Mieszkańcy 22 miejscowości, w których nie ma na co dzień kin, w styczniu będą mogli obejrzeć najgłośniejsze obecnie tytuły: „Idę” – polskiego kandydata do Oscara, ekranizację bestsellerowego kryminału „Ziarno prawdy”, „Carte blanche” – film oparty na prawdziwej historii, „Hiszpankę” – fantazyjną megaprodukcję inspirowaną Powstaniem Wielkopolskim oraz dwie polskie komedie „Pani z przedszkola” i „Dzień dobry, kocham Cię”.
W repertuarze Kina Orange znalazły się też dwie zagraniczne premiery: „Bezwstydny Mortdecai” i „Paddington”.
Z nowym rokiem Kino Orange kontynuuje trasę promując polskie kino i pokazując najlepsze tytuły filmowe z całego świata. W minionym roku aż 11 pozycji z repertuaru stanowiły rodzime produkcje – wśród nich znalazły się kopropdukcje Orange i jednocześnie największe hity 2014 roku: „Bogowie”, „Miasto 44”, „Jack Strong” i „Obywatel”. W zeszłym roku to największe kino objazdowe w Polsce odwiedziło wszystkie 16 województw, a w kolejnych odwiedzanych miejscowościach otworzyły się kina stacjonarne: do m.in. Drawska Pomorskiego, Tczewa, Złocieńca i Pyrzyc dołączyły Lidzbark Warmiński i Zduńska Wola.
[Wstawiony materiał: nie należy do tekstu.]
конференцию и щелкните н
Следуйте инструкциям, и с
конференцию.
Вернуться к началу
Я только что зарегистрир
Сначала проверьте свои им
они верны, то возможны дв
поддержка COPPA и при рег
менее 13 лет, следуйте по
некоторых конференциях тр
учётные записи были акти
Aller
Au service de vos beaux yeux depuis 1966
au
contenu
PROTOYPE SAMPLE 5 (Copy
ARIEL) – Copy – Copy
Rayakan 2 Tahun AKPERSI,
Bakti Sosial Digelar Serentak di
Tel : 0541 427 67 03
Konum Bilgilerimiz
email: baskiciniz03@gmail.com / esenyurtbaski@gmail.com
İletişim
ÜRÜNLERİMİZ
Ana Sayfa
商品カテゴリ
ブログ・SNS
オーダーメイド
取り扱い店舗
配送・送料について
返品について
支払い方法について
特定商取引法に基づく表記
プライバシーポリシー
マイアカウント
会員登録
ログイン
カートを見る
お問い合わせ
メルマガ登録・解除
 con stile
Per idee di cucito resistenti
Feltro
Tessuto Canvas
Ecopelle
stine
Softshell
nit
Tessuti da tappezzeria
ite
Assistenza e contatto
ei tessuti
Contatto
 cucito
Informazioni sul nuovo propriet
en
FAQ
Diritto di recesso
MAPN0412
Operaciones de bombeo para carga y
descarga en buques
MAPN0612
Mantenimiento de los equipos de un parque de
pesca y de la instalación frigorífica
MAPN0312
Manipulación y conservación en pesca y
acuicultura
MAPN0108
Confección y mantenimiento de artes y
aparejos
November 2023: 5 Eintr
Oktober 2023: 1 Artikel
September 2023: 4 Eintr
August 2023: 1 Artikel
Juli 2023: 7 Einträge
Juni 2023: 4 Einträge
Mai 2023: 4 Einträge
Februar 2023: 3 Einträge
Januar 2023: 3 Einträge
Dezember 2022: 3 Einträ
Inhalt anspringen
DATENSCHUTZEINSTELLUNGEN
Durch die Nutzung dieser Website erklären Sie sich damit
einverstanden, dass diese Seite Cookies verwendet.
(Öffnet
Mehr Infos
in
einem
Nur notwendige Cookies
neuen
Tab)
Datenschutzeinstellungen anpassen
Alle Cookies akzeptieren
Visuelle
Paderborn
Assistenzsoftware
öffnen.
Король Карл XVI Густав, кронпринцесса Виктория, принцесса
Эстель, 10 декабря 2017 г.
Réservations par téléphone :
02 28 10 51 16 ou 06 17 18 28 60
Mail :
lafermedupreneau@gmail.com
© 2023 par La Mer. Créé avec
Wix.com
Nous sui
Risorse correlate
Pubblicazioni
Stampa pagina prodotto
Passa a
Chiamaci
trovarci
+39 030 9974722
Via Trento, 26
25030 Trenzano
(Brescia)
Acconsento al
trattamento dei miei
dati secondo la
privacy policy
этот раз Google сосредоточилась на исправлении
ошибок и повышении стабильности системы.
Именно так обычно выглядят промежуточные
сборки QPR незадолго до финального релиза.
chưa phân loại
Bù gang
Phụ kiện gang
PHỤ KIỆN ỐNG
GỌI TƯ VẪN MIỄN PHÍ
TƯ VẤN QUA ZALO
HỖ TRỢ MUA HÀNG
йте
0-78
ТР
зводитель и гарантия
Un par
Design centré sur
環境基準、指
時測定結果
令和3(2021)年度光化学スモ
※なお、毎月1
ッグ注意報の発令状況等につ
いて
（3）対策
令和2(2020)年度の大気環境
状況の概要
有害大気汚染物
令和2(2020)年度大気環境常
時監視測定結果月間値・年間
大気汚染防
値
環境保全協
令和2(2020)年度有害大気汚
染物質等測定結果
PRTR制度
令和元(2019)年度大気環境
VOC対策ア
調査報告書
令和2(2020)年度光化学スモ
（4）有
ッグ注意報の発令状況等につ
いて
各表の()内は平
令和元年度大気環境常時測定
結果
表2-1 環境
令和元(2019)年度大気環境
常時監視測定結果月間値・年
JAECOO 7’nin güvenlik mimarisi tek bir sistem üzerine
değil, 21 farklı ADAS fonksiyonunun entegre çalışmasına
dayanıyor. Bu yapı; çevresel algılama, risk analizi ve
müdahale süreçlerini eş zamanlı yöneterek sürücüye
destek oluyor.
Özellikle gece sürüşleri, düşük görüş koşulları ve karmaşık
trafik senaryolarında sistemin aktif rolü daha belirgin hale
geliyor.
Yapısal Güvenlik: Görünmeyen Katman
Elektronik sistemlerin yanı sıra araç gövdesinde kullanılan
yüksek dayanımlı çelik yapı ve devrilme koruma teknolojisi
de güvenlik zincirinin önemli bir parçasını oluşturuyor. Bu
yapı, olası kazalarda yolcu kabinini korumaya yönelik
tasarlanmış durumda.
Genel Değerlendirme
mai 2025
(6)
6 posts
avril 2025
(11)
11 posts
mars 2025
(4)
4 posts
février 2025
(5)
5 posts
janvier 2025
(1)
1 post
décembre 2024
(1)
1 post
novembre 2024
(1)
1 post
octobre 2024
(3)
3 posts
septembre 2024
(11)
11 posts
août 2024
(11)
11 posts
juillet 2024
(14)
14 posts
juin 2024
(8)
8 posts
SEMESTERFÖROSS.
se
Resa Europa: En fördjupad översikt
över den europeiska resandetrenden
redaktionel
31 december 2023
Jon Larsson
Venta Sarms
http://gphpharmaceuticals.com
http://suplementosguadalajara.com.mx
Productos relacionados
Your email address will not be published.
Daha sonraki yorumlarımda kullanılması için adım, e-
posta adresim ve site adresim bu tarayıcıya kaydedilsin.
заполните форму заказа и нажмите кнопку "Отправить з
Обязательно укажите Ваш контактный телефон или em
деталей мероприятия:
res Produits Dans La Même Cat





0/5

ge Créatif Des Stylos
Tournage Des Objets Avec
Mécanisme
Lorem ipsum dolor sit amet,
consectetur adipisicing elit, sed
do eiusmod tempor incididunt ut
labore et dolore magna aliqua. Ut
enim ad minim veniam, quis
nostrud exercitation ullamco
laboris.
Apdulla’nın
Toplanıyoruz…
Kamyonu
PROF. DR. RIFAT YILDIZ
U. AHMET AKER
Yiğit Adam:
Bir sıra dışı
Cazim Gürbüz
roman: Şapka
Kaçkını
Początek 2015 roku obfituje w wiele wyczekiwanych premier, które pokazywane będą także podczas styczniowej trasy Kina Orange. Zobaczyć będzie można najnowszą kreację Johnny’ego Deppa, który wciela się w tytułową rolę w komedii akcji „Bezwstydny Mortdecai”. Jednemu z najbardziej charyzmatycznych hollywoodzkich aktorów na planie towarzyszą m.in. Gwyneth Paltrow oraz Ewan McGregor. Fabuła toczy się wokół kradzieży bardzo cennego obrazu i pełna jest zaskakujących zwrotów akcji. Druga światowa premiera w Kinie Orange to „Paddington” – zrealizowana z rozmachem ekranizacja przygód najsłynniejszego niedźwiadka świata. Szalone przygody misia Paddingtona bawią całe pokolenia od 1958 roku, kiedy powołany został do życia jako główny bohater książki Michaela Bonda. Pełnometrażowej ekranizacji podjął się producent filmów o Harrym Potterze, a w polskiej wersji językowej usłyszymy m.in. Artura Żmijewskiego, Maję Ostaszewską oraz Jolantę Fraszyńską.
Wśród premierowych tytułów znalazła się wyczekiwana ekranizacja drugiej części bestsellerowej trylogii kryminalnej Zygmunta Miłoszewskiego „Ziarno prawdy”. Najnowszy film Borysa Lankosza to wciągająca intryga, mocne wrażenia oraz gwiazdorska obsada: w główną rolę, prokuratora Teodora Szackiego, wcielił się Robert Więckiewicz, na planie towarzyszą mu Jerzy Trela, Magdalena Walach oraz izraelski aktor Zohar Strauss. Kolejna premiera to „Carte blanche” – poruszający scenariusz filmu oparty został na autentycznej historii lubelskiego nauczyciela, który pewnego dnia traci wzrok. Mimo tego nie poddaje się i stara się żyć jak dawniej, nadal ucząc młodzież historii. W główną rolę wcielił się Andrzej Chyra, jeden z najbardziej charakterystycznych polskich aktorów, obok którego w filmie wystąpili też m.in. uczniowie lubelskiego liceum. Bardzo ciekawą pozycją w styczniowym repertuarze jest też „Hiszpanka”. Do tej potężnej produkcji, której fantazyjny scenariusz zainspirowany został wydarzeniami Powstania Wielkopolskiego z 1918 roku, zaangażowana została międzynarodowa obsada aktorska: w roli Ignacego Paderewskiego wystąpił Jan Frycz, a w Dr Abuse wcielił się ekscentryczny hollywoodzki aktor Crispin Glover. Obok nich na ekranie pojawią się m.in. Jakub Gierszał, Florence Thomassin oraz Magdalena Popławska. Oprócz wymienionych tytułów widzowie będą mieli okazję zobaczyć dwie polskie komedie: pełną inteligentnego humoru „Panią z przedszkola” w gwiazdorskiej obsadzie oraz romantyczną historię pod tytułem „Dzień dobry, kocham Cię”.
Styczeń w branży filmowej jest wyjątkowy, bo to właśnie w tym miesiącu ogłaszane są ostateczne nominacje do Oscarów oraz następuje rozdanie Złotych Globów. Nagrodzona już ponad 60 razy na całym świecie „Ida” Pawła Pawlikowskiego jest polskim kandydatem do Oscara oraz została nominowana do Złotych Globów. Film, który wyświetlany będzie na specjalnych pokazach Kina Orange w styczniu, opowiada historię wychowującej się od urodzenia w zakonie młodej siostry zakonnej Anny. Tuż przed przyjęciem święceń Anna poznaje swoją ciotkę Wandę Gruz (nagrodzona kilkakrotnie za tę rolę Agata Kulesza), od której dowiaduje się, że jej rodzice byli Żydami a ona sama nazywa się Ida Lebenstein. Ten minimalistyczny czarno biały obraz poruszył widzów i krytyków na całym świecie. Jest wspólnym dziełem mieszkającego w Wielkiej Brytanii Pawła Pawlikowskiego oraz Rebecki Lenkiewicz.